Work item
Pull every line containing "SELECT" from the data.

(Extracted data entries)
----

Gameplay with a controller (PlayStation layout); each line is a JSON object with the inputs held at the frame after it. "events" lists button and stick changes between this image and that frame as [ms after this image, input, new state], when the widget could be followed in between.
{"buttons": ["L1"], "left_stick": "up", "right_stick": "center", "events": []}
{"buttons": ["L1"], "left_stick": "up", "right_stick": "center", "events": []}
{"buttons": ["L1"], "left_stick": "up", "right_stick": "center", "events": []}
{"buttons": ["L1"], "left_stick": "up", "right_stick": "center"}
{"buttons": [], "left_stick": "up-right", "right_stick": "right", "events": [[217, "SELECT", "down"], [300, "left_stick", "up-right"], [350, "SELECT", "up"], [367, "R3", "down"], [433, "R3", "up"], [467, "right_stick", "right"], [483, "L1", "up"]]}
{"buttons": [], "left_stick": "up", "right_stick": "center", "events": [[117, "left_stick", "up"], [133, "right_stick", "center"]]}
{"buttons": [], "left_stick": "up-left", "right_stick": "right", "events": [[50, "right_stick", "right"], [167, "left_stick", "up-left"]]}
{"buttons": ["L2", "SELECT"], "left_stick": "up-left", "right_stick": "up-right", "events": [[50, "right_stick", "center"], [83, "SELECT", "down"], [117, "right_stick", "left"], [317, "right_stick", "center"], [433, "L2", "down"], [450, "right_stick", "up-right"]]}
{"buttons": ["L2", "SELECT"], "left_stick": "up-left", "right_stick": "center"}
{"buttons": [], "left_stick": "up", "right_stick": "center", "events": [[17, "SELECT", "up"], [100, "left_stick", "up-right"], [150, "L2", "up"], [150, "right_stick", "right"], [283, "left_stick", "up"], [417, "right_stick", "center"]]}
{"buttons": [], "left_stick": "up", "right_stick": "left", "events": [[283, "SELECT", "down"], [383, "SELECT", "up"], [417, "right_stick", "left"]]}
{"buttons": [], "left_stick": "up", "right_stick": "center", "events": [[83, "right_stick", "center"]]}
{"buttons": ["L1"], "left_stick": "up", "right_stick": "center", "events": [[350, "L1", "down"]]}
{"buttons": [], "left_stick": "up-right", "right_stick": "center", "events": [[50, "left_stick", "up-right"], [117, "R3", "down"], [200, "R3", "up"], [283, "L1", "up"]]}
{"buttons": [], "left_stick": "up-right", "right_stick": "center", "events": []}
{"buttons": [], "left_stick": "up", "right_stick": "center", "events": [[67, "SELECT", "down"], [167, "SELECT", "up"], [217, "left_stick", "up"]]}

----

Solution for this task
{"buttons": [], "left_stick": "up-right", "right_stick": "right", "events": [[217, "SELECT", "down"], [300, "left_stick", "up-right"], [350, "SELECT", "up"], [367, "R3", "down"], [433, "R3", "up"], [467, "right_stick", "right"], [483, "L1", "up"]]}
{"buttons": ["L2", "SELECT"], "left_stick": "up-left", "right_stick": "up-right", "events": [[50, "right_stick", "center"], [83, "SELECT", "down"], [117, "right_stick", "left"], [317, "right_stick", "center"], [433, "L2", "down"], [450, "right_stick", "up-right"]]}
{"buttons": ["L2", "SELECT"], "left_stick": "up-left", "right_stick": "center"}
{"buttons": [], "left_stick": "up", "right_stick": "center", "events": [[17, "SELECT", "up"], [100, "left_stick", "up-right"], [150, "L2", "up"], [150, "right_stick", "right"], [283, "left_stick", "up"], [417, "right_stick", "center"]]}
{"buttons": [], "left_stick": "up", "right_stick": "left", "events": [[283, "SELECT", "down"], [383, "SELECT", "up"], [417, "right_stick", "left"]]}
{"buttons": [], "left_stick": "up", "right_stick": "center", "events": [[67, "SELECT", "down"], [167, "SELECT", "up"], [217, "left_stick", "up"]]}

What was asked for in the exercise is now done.